# [TEXTO]
Traduzido pelo pessoal da Vila Vudu
Barack Obama e Hamid Karzai... Rumos opostos? |
Já é bem
claro que o presidente Hamid Karzai do Afeganistão manteve a palavra, e com
certeza haverá transição política no Afeganistão, com eleições marcadas para 5 de abril de 2014.
As
insinuações, que comentaristas e jornalistas norte-americanos em geral recebem
de adversários afegãos de Karzai, e repetem incansavelmente, conseguiram
implantar muitas suspeitas contra a sinceridade da promessa que o presidente
afegão fez; a imprensa-empresa ocidental por muito tempo dedicou-se
exclusivamente a “noticiar” que Karzai se agarraria ao poder e ali ficaria pelo
mais longo tempo possível. Hoje, já se vê que aquele “noticiário” nunca passou
de propaganda enganosa.
A campanha
eleitoral, para os onze candidatos, começou formalmente semana passada no
Afeganistão.

# [FAÇA O SEGUINTE]
A: Atualize o trecho do texto sobre as eleições afegãs que vai de "Traduzido pelo pessoal" até "de propaganda enganosa.", reescrevendo-o com "analistas" no lugar de "comentaristas".
B: De acordo com o texto sobre as eleições afegãs, por que surgiram tantas suspeitas sobre a sinceridade da promessa de Karzai? Responda em até três frases.
C: Retome o texto sobre as eleições no Afeganistão a partir do último parágrafo e dê continuidade a ele.

# [MATERIAL FORNECIDO]

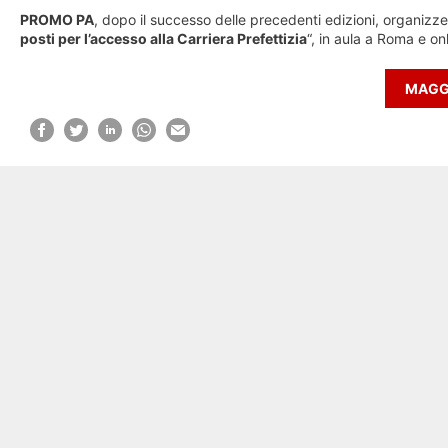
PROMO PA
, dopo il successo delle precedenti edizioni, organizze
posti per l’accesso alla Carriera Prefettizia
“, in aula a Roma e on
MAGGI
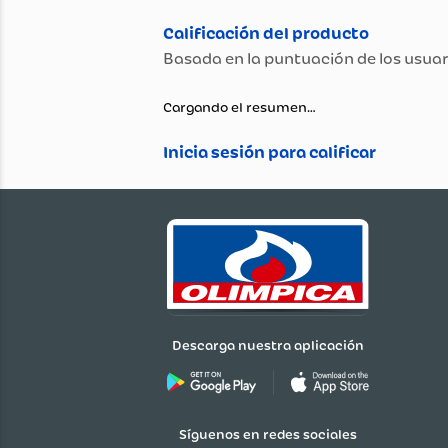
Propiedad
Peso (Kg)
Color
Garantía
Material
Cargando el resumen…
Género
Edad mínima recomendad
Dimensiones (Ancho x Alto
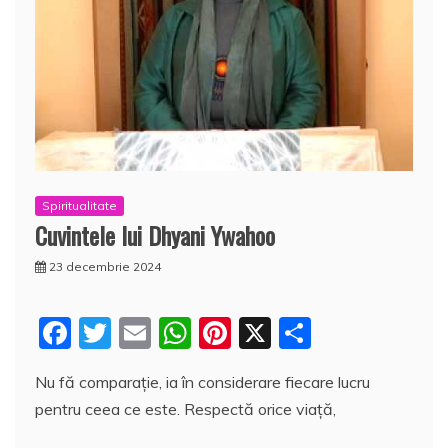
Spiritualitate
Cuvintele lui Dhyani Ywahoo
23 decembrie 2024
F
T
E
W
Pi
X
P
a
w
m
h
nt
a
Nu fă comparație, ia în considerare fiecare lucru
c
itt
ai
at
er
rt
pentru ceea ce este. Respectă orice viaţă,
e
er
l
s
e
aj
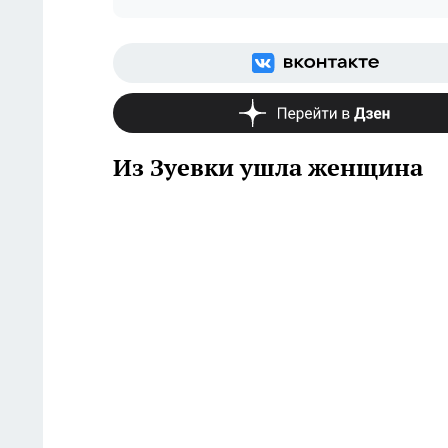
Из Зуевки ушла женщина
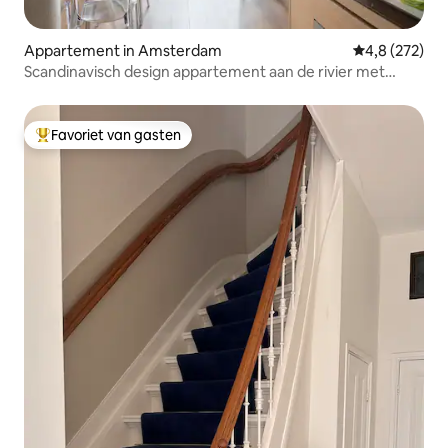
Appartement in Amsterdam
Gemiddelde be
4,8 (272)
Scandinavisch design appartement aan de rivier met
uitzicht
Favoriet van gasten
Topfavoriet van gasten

# [RESPOSTAS POR TAREFA]
A:
Traduzido pelo pessoal da Vila Vudu
Barack Obama e Hamid Karzai... Rumos opostos? |
Já é bem
claro que o presidente Hamid Karzai do Afeganistão manteve a palavra, e com
certeza haverá transição política no Afeganistão, com eleições marcadas para 5 de abril de 2014.
As
insinuações, que analistas e jornalistas norte-americanos em geral recebem
de adversários afegãos de Karzai, e repetem incansavelmente, conseguiram
implantar muitas suspeitas contra a sinceridade da promessa que o presidente
afegão fez; a imprensa-empresa ocidental por muito tempo dedicou-se
exclusivamente a “noticiar” que Karzai se agarraria ao poder e ali ficaria pelo
mais longo tempo possível. Hoje, já se vê que aquele “noticiário” nunca passou
de propaganda enganosa.

B: Comentaristas e jornalistas norte-americanos repetiam incansavelmente as insinuações que recebiam de adversários afegãos de Karzai. Além disso, a imprensa ocidental passou muito tempo "noticiando" que ele se agarraria ao poder pelo maior tempo possível.

C:
Por sua
vez, os EUA decidiram não mais realizar pesquisar de opinião no Afeganistão –
sob o pretexto de que, assim fazendo, estariam mantendo posição de rigorosa
neutralidade. Na realidade, a manipulação
pelos norte-americanos alcança agora rotação máxima.
O
lançamento da campanha norte-americana para eleger o ex-Ministro de Relações
Exteriores, Abdullah Abdullah, em grande estilo, em entrevista super
propagandeada com Christiane Amanpour da CNN, fala por si.
Abdullah Abdullah, candidato preferido dos EUA e da imprensa-empresa ocidental |
Os “marketeiros”
norte-americanos estão tentando implantar a ideia de que Abdullah teria “grande
vantagem” eleitoral. Claro que ele agrada à imprensa-empresa: é íntimo dos think-tanks
norte-americanos e tem pensamento pró-EUA. Do ponto de vista dos EUA, é certo
que Abdullah apoiará empenhadamente o Acordo de Segurança Bilateral
EUA-Afeganistão.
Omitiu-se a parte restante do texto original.